** begin TEXT **

How does everyone's Zen 4's do with Idle at the desktop doing nothing.

I ask because it just seems that even when at 0-1% usage, the task manager is always showing ~ 4.6-5.2+ Ghz and HWInfo always shows a core or two at those speeds with the others maybe chilling in the 3Ghz range. Is there no idle for these CPU's that chills in the sub GHZ range or at least parks like 12 cores when nothing is going on to save even more power than the idle usage it current has going on? I know the CPU is efficient, but It puzzles me it's always clocked like it's ready to go rather than allowing itself to downclock like all my previous CPU's.

I can switch to Low Power Windows Power Setting and see it clock down into the 2Ghz range, but it still seems to hang out in the 3Ghz range more than not.
In HWiNFO you want to look at the "Effective Clocks", this takes sleep states into account. The CPU is running at 5ghz but it's asleep for the vast majority of those 5 billion cycles. A CPU running at 5ghz but sleeping half of those cycles has an effective clock of 2.5ghz, it's only able to do work for 2.5 billion of the 5 billion cycles because it's asleep for the rest of them. My effective clocks can be as low as 1mhz: 1mhz divided by 5ghz = 0.0002, meaning it's awake for 0.002% of the time and asleep 99.998% of the time, so the power consumption should be very low. Even an "idle" system is making thousands of system calls every second, windows doles out work to each of your processors to handle all this work, most of it doesn't need very many cycles to complete but regardless there's constant work needing to be done so the CPU's are awake a fraction of a percent every second doing some random crap.

** end TEXT **
** begin INPUT MATERIAL **

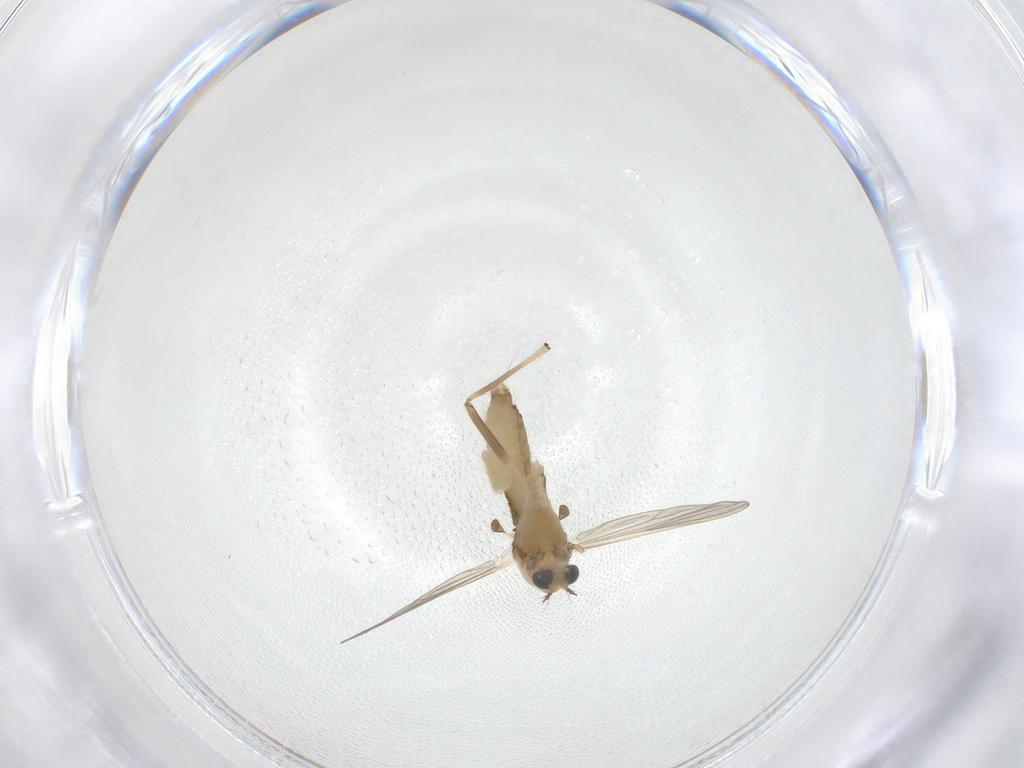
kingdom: Animalia
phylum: Arthropoda
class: Insecta
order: Diptera
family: Chironomidae
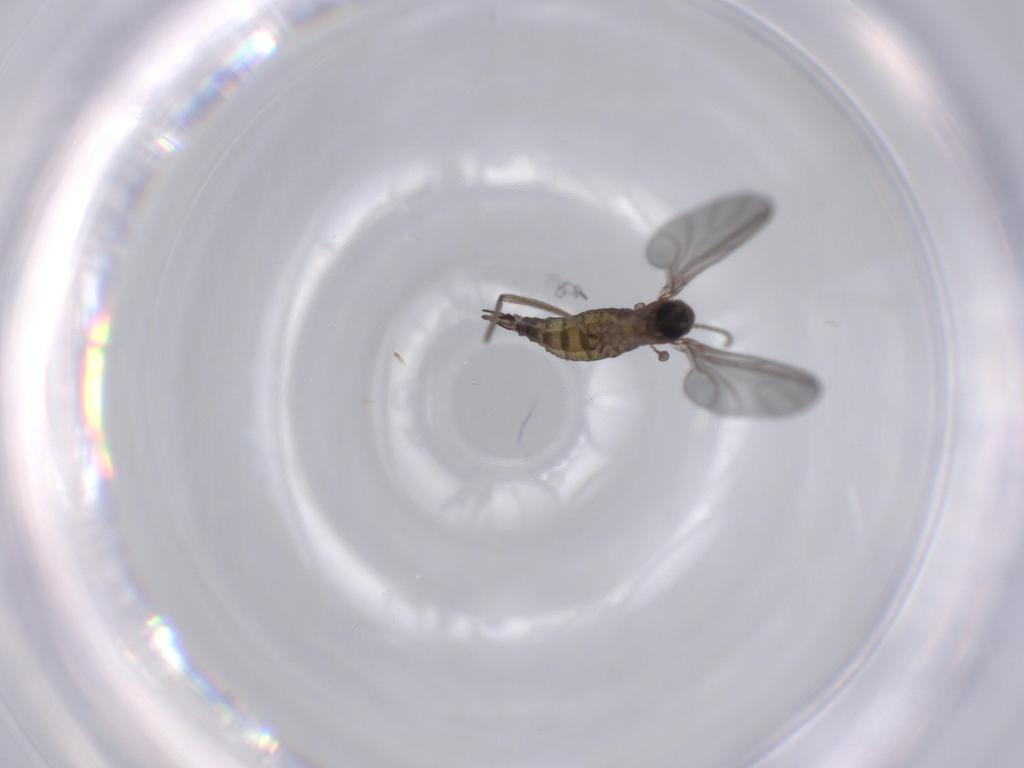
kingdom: Animalia
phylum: Arthropoda
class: Insecta
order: Diptera
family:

** end INPUT MATERIAL **

*PROBLEMS AND TASKS*
1 > Repeat word for word the stretch of the Zen 4 idle post from "I can switch" through "more than not.".
2 > Write out all the records again with "phylum" switched to "division" and nothing else changed. Leave the pictures out.

*RESPONSES PER TASK*
1 >
I can switch to Low Power Windows Power Setting and see it clock down into the 2Ghz range, but it still seems to hang out in the 3Ghz range more than not.

2 >
kingdom: Animalia
division: Arthropoda
class: Insecta
order: Diptera
family: Chironomidae
kingdom: Animalia
division: Arthropoda
class: Insecta
order: Diptera
family:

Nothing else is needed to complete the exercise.